Human keypoint data
........

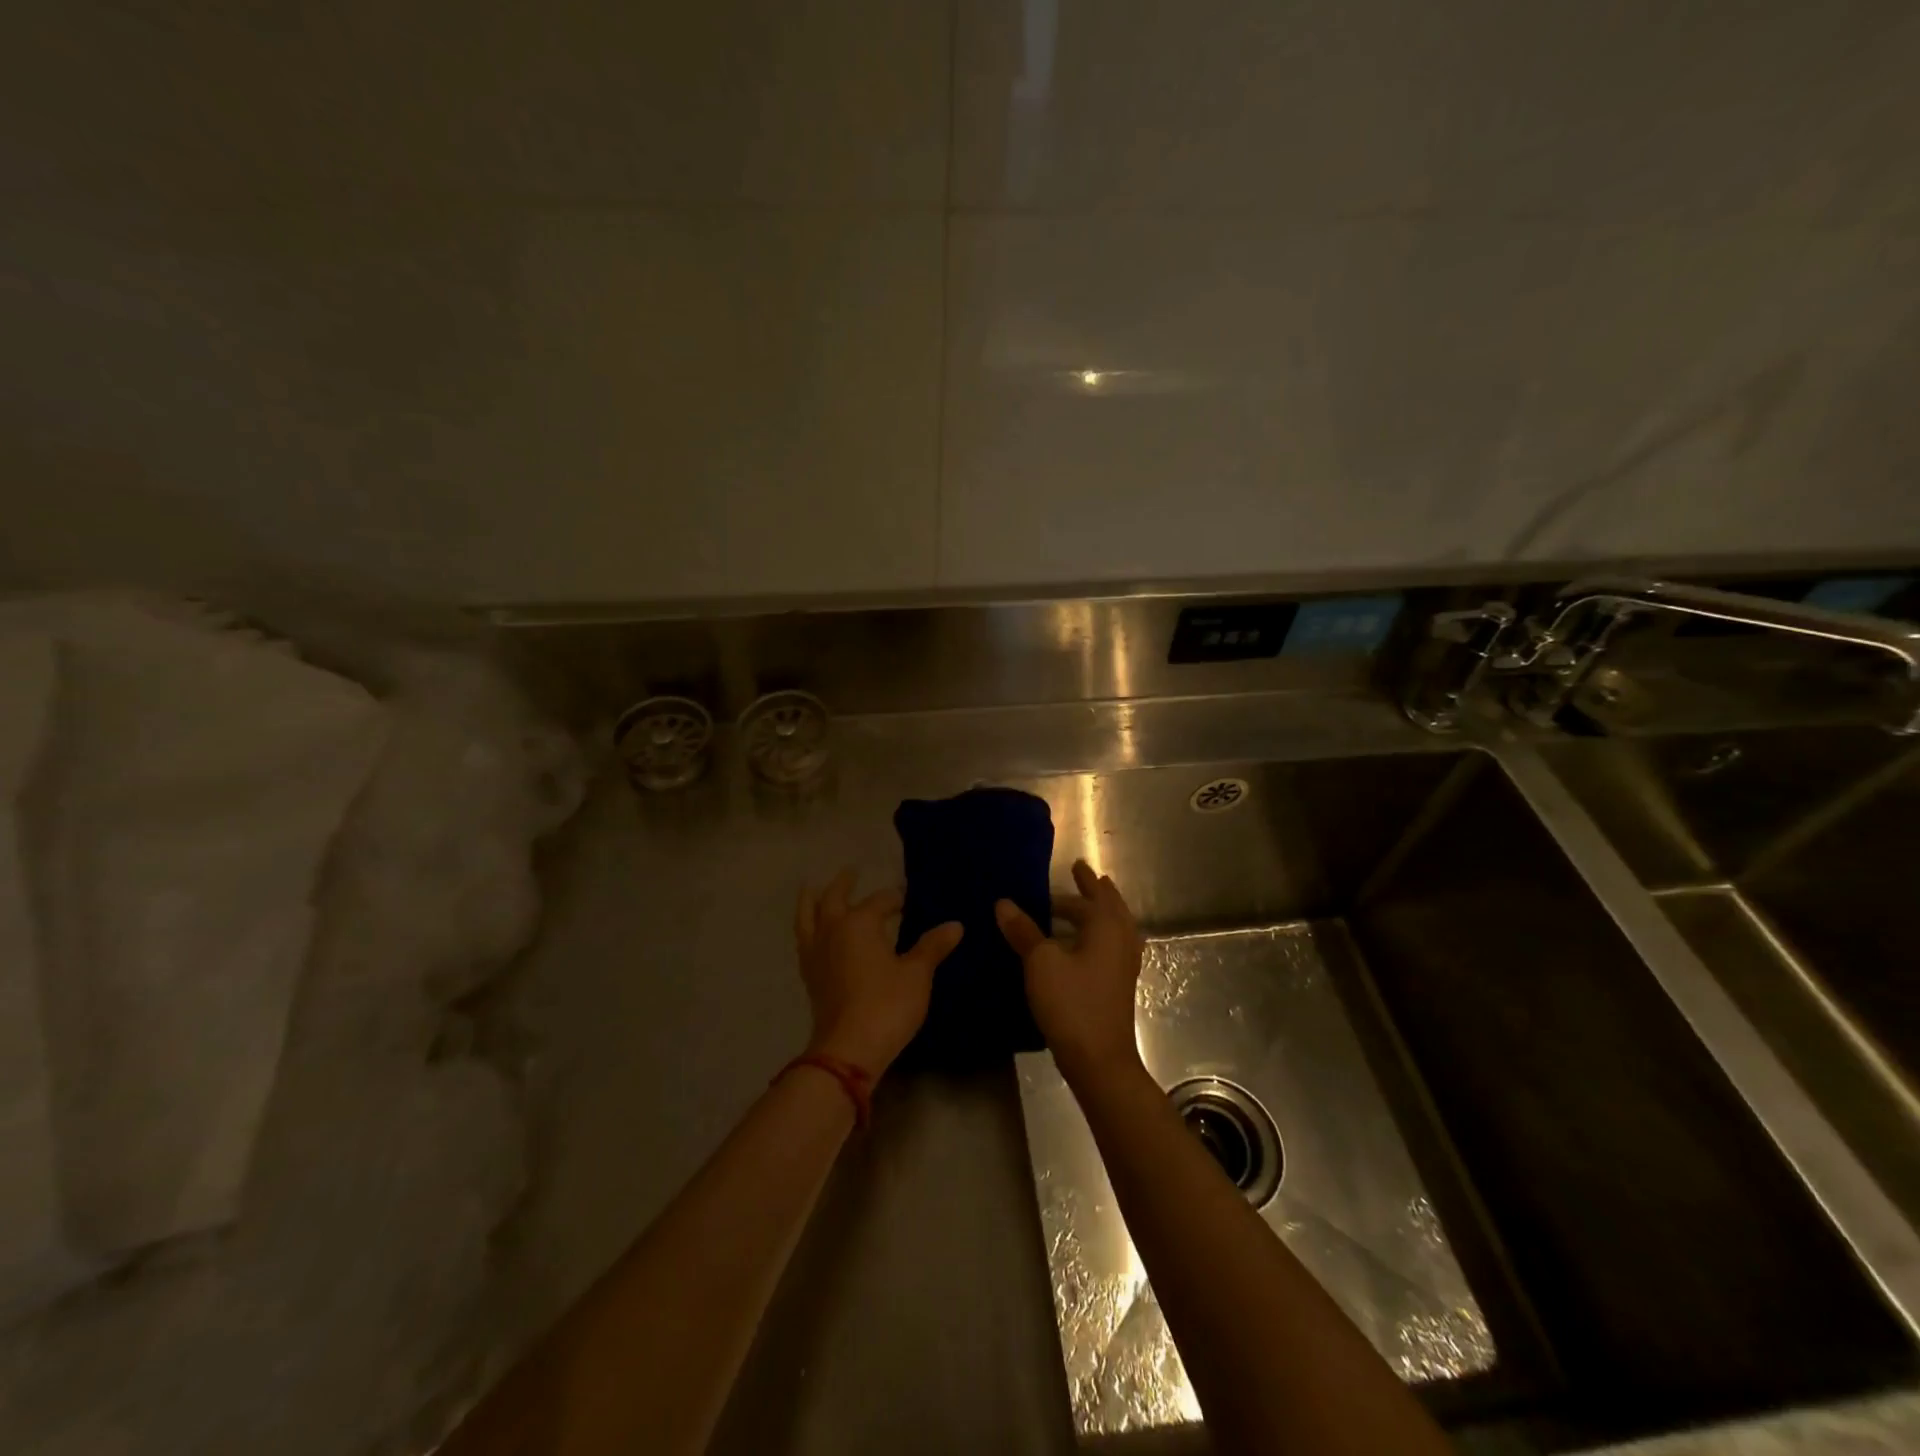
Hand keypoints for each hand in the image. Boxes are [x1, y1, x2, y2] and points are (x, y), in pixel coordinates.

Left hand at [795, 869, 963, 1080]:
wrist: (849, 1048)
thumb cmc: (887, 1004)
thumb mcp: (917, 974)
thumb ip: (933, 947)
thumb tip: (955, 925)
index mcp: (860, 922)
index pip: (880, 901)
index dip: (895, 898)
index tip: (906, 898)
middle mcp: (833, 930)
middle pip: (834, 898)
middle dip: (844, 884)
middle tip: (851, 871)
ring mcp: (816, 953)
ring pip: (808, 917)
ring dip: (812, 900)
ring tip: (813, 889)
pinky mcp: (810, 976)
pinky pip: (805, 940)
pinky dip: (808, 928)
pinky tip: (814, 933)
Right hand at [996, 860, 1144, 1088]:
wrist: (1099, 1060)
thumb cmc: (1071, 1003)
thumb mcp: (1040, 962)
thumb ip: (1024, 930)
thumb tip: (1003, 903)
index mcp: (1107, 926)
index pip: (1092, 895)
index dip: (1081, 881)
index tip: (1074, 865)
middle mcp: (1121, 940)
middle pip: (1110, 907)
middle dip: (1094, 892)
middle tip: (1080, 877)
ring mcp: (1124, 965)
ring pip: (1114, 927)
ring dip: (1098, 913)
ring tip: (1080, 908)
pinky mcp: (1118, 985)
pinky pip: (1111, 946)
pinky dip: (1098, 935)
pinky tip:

........

→ Action item:
All lines from the start of the entries through the one with "ring pip: (808, 917)" are to be output exactly; omit the pictures.

→ Solution:
Hand keypoints for each hand in the image. Boxes are [x1, y1, x2, y2] and points are (x, y), in pixel coordinates.

Left hand at [795, 869, 963, 1080]:
wrist: (849, 1048)
thumb cmc: (887, 1004)
thumb mcp: (917, 974)
thumb ip: (933, 947)
thumb tip: (955, 925)
index mcp: (860, 922)
index pip: (880, 901)
index dip: (895, 898)
index tip: (906, 898)
middle mcp: (833, 930)
middle pip: (834, 898)
middle dip: (844, 884)
middle tip: (851, 871)
ring mcp: (816, 953)
ring pip: (808, 917)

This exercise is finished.